═══ RECORDED INFORMATION

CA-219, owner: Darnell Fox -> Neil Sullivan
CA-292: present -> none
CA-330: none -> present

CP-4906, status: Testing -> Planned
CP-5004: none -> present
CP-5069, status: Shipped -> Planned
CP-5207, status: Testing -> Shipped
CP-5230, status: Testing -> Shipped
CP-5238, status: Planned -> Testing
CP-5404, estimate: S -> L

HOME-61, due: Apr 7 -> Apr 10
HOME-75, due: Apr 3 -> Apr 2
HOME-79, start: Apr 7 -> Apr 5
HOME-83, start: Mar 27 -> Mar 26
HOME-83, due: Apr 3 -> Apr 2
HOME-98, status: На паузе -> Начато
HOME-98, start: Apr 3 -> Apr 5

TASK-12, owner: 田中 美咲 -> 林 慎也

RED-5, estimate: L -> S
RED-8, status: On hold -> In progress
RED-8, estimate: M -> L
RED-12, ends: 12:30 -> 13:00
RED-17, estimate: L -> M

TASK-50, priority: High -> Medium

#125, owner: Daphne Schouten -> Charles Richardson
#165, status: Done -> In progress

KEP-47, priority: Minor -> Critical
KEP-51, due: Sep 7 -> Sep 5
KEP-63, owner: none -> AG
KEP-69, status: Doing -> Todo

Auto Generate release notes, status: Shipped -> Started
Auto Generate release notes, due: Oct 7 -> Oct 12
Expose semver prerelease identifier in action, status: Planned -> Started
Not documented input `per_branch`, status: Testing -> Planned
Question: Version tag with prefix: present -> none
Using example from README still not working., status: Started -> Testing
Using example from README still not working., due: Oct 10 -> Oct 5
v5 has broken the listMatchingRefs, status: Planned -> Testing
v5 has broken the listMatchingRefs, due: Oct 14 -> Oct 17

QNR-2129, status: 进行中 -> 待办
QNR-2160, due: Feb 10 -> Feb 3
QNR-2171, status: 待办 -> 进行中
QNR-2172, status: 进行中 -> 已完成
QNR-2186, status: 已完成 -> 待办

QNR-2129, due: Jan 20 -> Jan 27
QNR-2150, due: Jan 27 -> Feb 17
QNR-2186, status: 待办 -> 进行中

══════

Reproduce the line that contains "QNR-2129, status: 进行中 -> 待办" and each line after it through the last line of the entries above, exactly; leave out all earlier lines.

QNR-2129, status: 进行中 -> 待办
QNR-2160, due: Feb 10 -> Feb 3
QNR-2171, status: 待办 -> 进行中
QNR-2172, status: 进行中 -> 已完成
QNR-2186, status: 已完成 -> 待办

QNR-2129, due: Jan 20 -> Jan 27
QNR-2150, due: Jan 27 -> Feb 17
QNR-2186, status: 待办 -> 进行中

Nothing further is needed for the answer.